As the Hazyview Service Desk grows as a rural near-shoring solution, more profits will be recycled back into the Digital Learning Centre as a whole. Currently, 3%-5% of HDLC’s operations costs are covered by the Service Desk’s income, and when the latter expands to its planned 200-agent capacity, the Service Desk will cover up to 80% of the campus’s annual budget.
The overarching success of the HDLC has also contributed to a number of awards for both T-Systems and GWF, earning acclaim for its pioneering model. T-Systems has won multiple Gender Mainstreaming awards in more than one category over a number of years, and was the recipient of the Vision 2030 Award in 2018 for successfully demonstrating alignment to government’s Nine-Point Plan to boost economic growth, and achieve the milestones set by the NDP.
In addition to GWF winning the 2017 Regional (Africa) Award at the Wharton-QS Stars Reimagine Education Awards, the initiative also won bronze in the sustainability, silver in the regional (Africa), and gold in the engineering and technology categories in 2018 from the same organisation.
Good Work Foundation now employs 111 full-time staff from the communities in which it works, with a massive 72% of the total staff comprising women, and 80% of the management made up of women. Seventy-one percent of a 2018 Bridging Academy graduate cohort went on to secure a further-study opportunity, a work exposure opportunity or a full-time job. The preponderance of “women in tech” is also increasing. Thirty-six percent of Hazyview Service Desk agents are made up of women, a major improvement since the beginning of the project.
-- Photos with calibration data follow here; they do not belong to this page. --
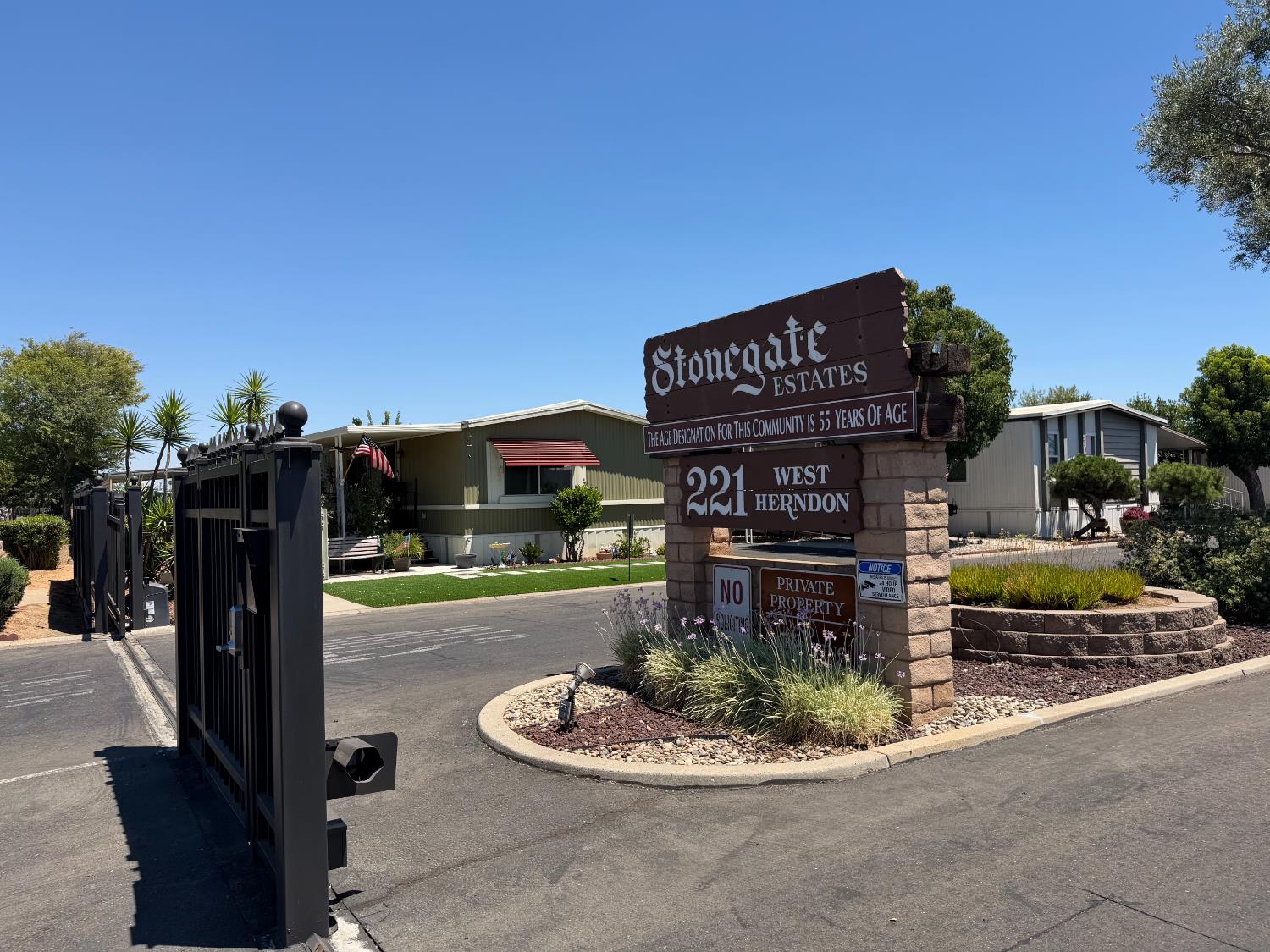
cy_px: 476
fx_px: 881
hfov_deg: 71.6
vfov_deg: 56.8
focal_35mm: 24
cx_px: 635
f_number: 1.78
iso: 80
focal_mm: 6.76
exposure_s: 1/4673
The HDLC delivers its Open Learning programme to nine primary schools, with principals and teachers repeatedly attesting improvements of the learners and schools to the innovative self-organised learning environments that are set up by community-recruited and trained digital facilitators. Mrs Sithole, a grade 7 English teacher from Mpunzana Primary School, has been especially impressed by the improvement in reading for meaning:
She says: “My learners have developed effective communication by reading digital stories from tablets. I also now read with them, which entirely influenced the way I teach the learners. Using tablets has improved and changed their concentration and ability to perform tasks in English.“
Pierre Jansen van Rensburg, DSM Expert: Support & Enabling Service Desk at T-Systems South Africa, has the final word on the simultaneous macro and micro level benefits of projects like the HDLC and its Service Desk. “We can’t underestimate the socioeconomic impact this has, as well as the psychological impact, as people now have access to a world of new opportunities.”
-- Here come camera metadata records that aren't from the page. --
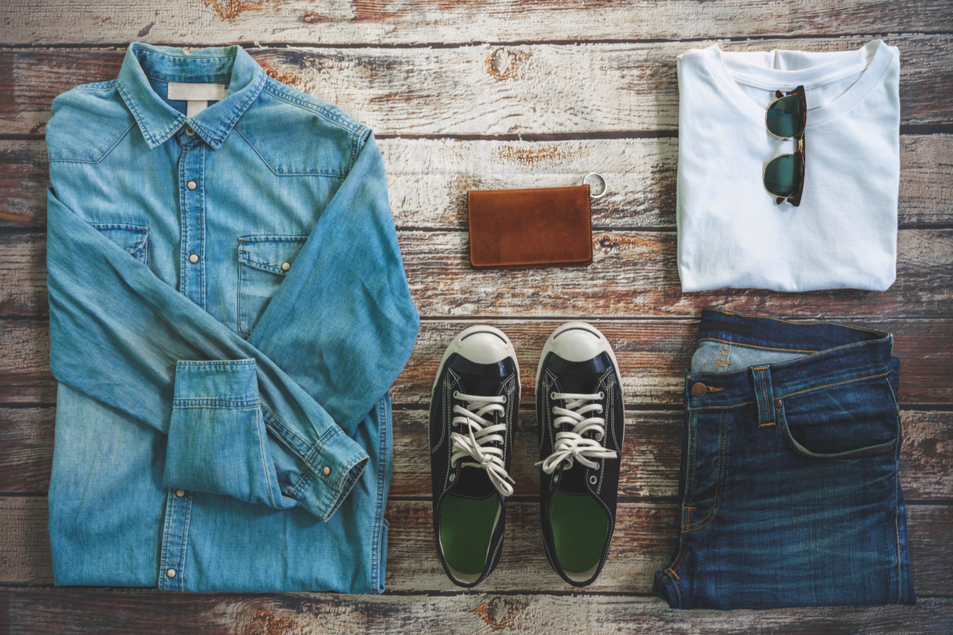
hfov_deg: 60.3
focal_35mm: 31
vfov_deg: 42.3
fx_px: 821
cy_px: 318
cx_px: 476
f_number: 5.6
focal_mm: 31
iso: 200
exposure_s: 1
Molefe concludes: “We are proud to partner on an innovative initiative that drives knowledge sharing and skills development in local communities that need it most – all while adding value to clients’ operations. It forms part of our goal to create sustainable projects that empower our youth and resonates with our Nation Building Initiative that is tied into the NDP vision for 2030. It truly embodies our shared value of ‘in South Africa, for South Africa'.”